For small businesses, the financial blow could be existential. The Canadian Federation of Independent Business (CFIB) found that one in three small or medium-sized Canadian enterprises will be impacted by the change, and a recent CFIB survey revealed that one in five small business owners may be forced to close within six months due to tariffs. Kim Doherty, owner of Fleece and Harmony, a small woollen mill in Prince Edward Island, told Global News, "About 40 per cent of my online business is going to the U.S., and this has created a lot of uncertainty and definitely a drop in my U.S. business. My U.S. orders have probably declined by about 25 per cent since the whole tariff talk has started because quite frankly, a lot of people don’t understand what’s going to happen or they anticipate that the rules might be reversed again."
The removal of the de minimis exemption is not just a Canadian problem. The new rule applies to all countries, and it’s part of a broader U.S. strategy to rebalance trade relationships, reduce the trade deficit, and address security concerns—especially the influx of low-value shipments from markets like China and Hong Kong. According to Ainvest, over 1.3 billion shipments entered the U.S. under the de minimis exemption in 2024 alone, a staggering figure that underscores the policy’s global reach. The suspension is also aimed at curbing illicit drug imports and closing loopholes exploited by foreign businesses.
But these policy goals come with a price. The new rules are expected to increase costs for consumers and businesses alike, with many importers likely to pass on higher expenses through price hikes. Michelle Auger, a senior policy analyst at the CFIB, explained, "However the cost is absorbed, however businesses continue to try to make their products more attractive, we will start to see the increase on the consumer’s end. Because somewhere we need to recover that cost from a small business perspective." Market sectors that rely heavily on imported goods—particularly retail and e-commerce—may face increased operational costs and pricing pressures, potentially fueling inflation. Investors, according to Ainvest, may shift their focus to domestic producers and companies with robust supply chain resilience as the market adjusts to these new realities.

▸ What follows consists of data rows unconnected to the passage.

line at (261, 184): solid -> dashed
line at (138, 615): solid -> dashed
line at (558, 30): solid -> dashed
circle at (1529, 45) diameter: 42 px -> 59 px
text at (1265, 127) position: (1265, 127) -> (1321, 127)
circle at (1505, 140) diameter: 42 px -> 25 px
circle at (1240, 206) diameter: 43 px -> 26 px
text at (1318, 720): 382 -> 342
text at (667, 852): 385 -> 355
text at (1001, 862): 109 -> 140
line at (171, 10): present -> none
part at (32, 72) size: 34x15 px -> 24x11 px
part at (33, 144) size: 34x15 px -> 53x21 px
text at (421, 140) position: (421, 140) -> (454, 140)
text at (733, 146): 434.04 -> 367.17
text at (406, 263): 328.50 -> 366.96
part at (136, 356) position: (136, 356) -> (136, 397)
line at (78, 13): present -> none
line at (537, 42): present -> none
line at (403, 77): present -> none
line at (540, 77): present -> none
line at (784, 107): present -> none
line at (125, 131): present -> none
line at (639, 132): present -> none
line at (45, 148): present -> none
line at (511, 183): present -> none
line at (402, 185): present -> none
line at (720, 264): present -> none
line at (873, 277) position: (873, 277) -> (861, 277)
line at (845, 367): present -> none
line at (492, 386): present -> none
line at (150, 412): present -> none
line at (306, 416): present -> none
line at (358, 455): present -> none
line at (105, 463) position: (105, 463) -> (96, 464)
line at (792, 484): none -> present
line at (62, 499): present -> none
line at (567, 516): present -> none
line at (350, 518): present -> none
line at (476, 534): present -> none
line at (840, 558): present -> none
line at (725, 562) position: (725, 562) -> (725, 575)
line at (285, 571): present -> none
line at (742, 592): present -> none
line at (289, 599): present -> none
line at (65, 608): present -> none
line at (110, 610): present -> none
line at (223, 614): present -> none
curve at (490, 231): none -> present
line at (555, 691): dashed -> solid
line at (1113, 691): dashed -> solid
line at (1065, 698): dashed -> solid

The Canadian government, for its part, has come under criticism for not doing enough to protect small exporters. Ottawa’s own de minimis threshold is just C$150, a fraction of the former U.S. level, meaning Canadian consumers never enjoyed the same duty-free benefit as their American counterparts. Raising Canada’s threshold, some argue, would benefit consumers at home and give Ottawa stronger leverage in demanding reciprocity from Washington. Yet, as of now, the Canadian government has not publicly raised the de minimis issue in its negotiations with the United States.
At its core, the end of the de minimis exemption is about more than tariffs and paperwork. It’s about the survival of small businesses, the diversity of products on store shelves, and the vibrancy of cross-border commerce that has long defined the Canada-U.S. relationship. As Dr. Charlebois put it, "Trade disputes often play out as billion-dollar chess matches. But the pawns—small shipments, craft producers, specialty stores—give life to Canada’s food economy. That is why this fight matters: protecting small exporters is not charity; it is preserving competition and innovation."
As the new rules take effect, all eyes will be on how businesses, consumers, and policymakers adapt to a trade landscape that suddenly feels a lot less open—and a lot more uncertain.